What you will do | Name every command-line utility mentioned in the mailing list message about the NFS/iSCSI vs TSO problem.

Quoted passage |
"""

RFC: How to fix the NFS/iSCSI vs TSO problem

Rick Macklem rmacklem at uoguelph.ca
Tue Apr 1 02:17:22 UTC 2014


Marcelo Araujo wrote:
> 2014-04-01 9:43 GMT+08:00 Rick Macklem <rmacklem at uoguelph.ca>:
> 
> > Marcelo Araujo wrote:
> > >
> > > Hello Rick,
> > >
> > >
> > > We have made couple more benchmarks here with additional options,
> > > such like '64 threads' and readahead=8.
> > >
> > I can't remember, but if you haven't already done so, another thing
> > to
> > try are these sysctls on the server:
> > sysctl vfs.nfsd.tcphighwater=100000
> > sysctl vfs.nfsd.tcpcachetimeo=300
> >
> > These should reduce the server's CPU overhead (how important these
> > setting are depends on how current your kernel is).
> >
> 
> I haven't done it, I don't have these sysctl on my system.
> 
Ok, yes, I now notice you are using a 9.1 system.

> 
> >
> > >
> > > Now, we add nfsstat and netstat -m into the table.

"""

Information provided |
"""

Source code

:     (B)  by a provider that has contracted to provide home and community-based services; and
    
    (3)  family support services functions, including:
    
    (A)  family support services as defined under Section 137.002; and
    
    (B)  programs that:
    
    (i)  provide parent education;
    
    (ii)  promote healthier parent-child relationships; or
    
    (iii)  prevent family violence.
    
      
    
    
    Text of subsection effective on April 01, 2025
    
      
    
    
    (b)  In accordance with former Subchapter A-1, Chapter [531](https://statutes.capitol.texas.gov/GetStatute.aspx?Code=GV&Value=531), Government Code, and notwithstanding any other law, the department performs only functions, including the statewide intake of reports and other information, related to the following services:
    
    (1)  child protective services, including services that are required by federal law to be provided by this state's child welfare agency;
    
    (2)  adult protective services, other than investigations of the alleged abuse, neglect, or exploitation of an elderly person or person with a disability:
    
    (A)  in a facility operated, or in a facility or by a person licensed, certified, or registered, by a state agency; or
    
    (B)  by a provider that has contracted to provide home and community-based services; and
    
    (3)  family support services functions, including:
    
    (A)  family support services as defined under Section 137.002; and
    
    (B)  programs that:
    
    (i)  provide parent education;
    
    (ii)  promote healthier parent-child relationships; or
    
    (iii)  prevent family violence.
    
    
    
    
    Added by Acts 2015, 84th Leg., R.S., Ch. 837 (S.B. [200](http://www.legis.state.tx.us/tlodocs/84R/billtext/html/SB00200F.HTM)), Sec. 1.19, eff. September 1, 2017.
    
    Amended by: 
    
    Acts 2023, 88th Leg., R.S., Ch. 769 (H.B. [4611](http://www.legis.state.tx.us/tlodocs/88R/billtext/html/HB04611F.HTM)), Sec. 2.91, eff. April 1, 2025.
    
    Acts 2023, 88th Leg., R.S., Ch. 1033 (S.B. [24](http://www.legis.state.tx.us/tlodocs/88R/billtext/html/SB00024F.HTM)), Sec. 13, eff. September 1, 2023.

"""

Answer to this problem | sysctl, nfsstat, netstat